Reproduce the passage about Claire's cancer word for word, from "Claire had ten" to "disease left behind.".

(SOURCE PASSAGE)
---

In the next year, Claire would go through more pain and suffering than most normal people see in a lifetime.

One time, Michelle was required to hand her baby over to surgeons for a procedure that was more than twelve hours long.

“They removed four of her ribs, part of her spinal sheath, and fused her spine,” Michelle revealed, admitting that looking back at photos is hard.

Unfortunately, one of Claire’s lungs collapsed in on itself after the advanced surgery. The little girl was placed on a ventilator and spent over a week in intensive care.

But, thankfully, the little girl who often wore a tutu was a warrior.

“What stands out most in my mind is her utter bravery,” Michelle explained, describing the strength Claire mustered when she saw her mom cry.

“She squeezed my hand, and whispered a tiny ‘I love you,’” Claire’s mom recalled.

“She didn’t want me to be afraid, she didn’t want me to be sad.”

With seventeen rounds of chemotherapy and multiple surgeries over the course of a year, Claire’s cancer treatment was brutal. Claire lost a quarter of her body weight, falling to a fragile 30lbs. She would attend the funeral of friends she met and loved, lost to the same disease she fought. She’d lose her beautiful blonde curls, almost her entire muscle mass, and her childlike innocence.

”The chemo gave her pains sores in her throat and mouth, which made it difficult for her to eat and she lost a quarter of her body weight”, Michelle stated.

Claire had ten more procedures of chemo, which left her bones so weak she broke her femur while playing just weeks before being given the all-clear.

When Claire was finally declared in remission, Michelle took home “a frail, pale, bald, five-year-old, covered in scars.”

Three years after the original diagnosis, Claire had won her war against cancer.

“Though small for 8 years old, she is beautiful, healthy, muscular, outgoing, funny, a talented competitive dancer, and an honor roll student. She is an amazing overcomer. In many ways, she has healed,” Michelle said.

But Claire still had battles that she had to face, and one of them involved the scars the disease left behind.

One morning, Michelle found out that cancer had left Claire with a wound that was still very open — a wound involving her emotions and self-image.

”A few weeks ago, on a rushed morning, I threw her shorts and a tank top and asked her to get dressed. She quietly asked me for a different shirt. Oblivious and in a hurry, I said, ‘Why? You love that one, just put it on, we gotta go…

Claire didn’t want to put on a tank top that she “loved” because a boy had told her she shouldn’t wear shirts that show her cancer scars.

For a minute Michelle wanted to give that boy some scars of his own. But then she quickly had a different thought: He likely had no idea what Claire had been through.

Michelle told her daughter:

”I think what he meant, was that, the thought of what you must have gone through, to get those scars…is scary. Your scars are beautiful.”

---

(RECORD SET)

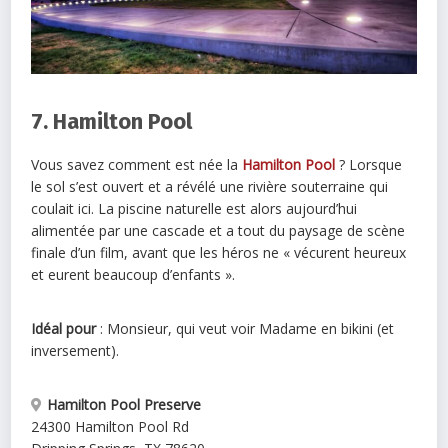
7. Hamilton Pool
Vous savez comment est née la
Hamilton Pool
? Lorsque
le sol s’est ouvert et a révélé une rivière souterraine qui
coulait ici. La piscine naturelle est alors aujourd’hui
alimentée par une cascade et a tout du paysage de scène
finale d’un film, avant que les héros ne « vécurent heureux
et eurent beaucoup d’enfants ».
Idéal pour
: Monsieur, qui veut voir Madame en bikini (et
inversement).
Hamilton Pool Preserve
24300 Hamilton Pool Rd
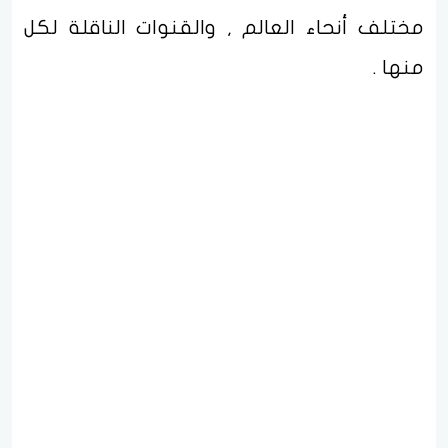
مختلف أنحاء العالم , والقنوات الناقلة لكل
منها .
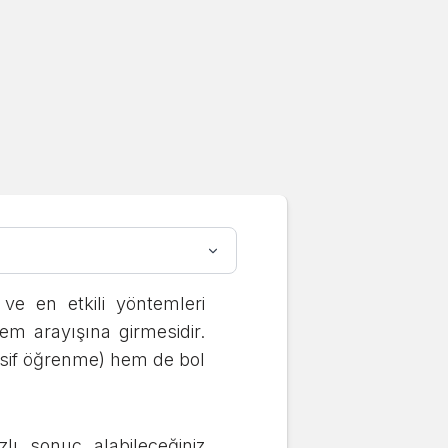
y
m)
ve en etkili yöntemleri
tem arayışına girmesidir.
asif öğrenme) hem de bol
lı sonuç alabileceğiniz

---

(RESULT OF THE EXERCISE)
Claire had ten more procedures of chemo, which left her bones so weak she broke her femur while playing just weeks before being given the all-clear.

When Claire was finally declared in remission, Michelle took home “a frail, pale, bald, five-year-old, covered in scars.”

Three years after the original diagnosis, Claire had won her war against cancer.

“Though small for 8 years old, she is beautiful, healthy, muscular, outgoing, funny, a talented competitive dancer, and an honor roll student. She is an amazing overcomer. In many ways, she has healed,” Michelle said.

But Claire still had battles that she had to face, and one of them involved the scars the disease left behind.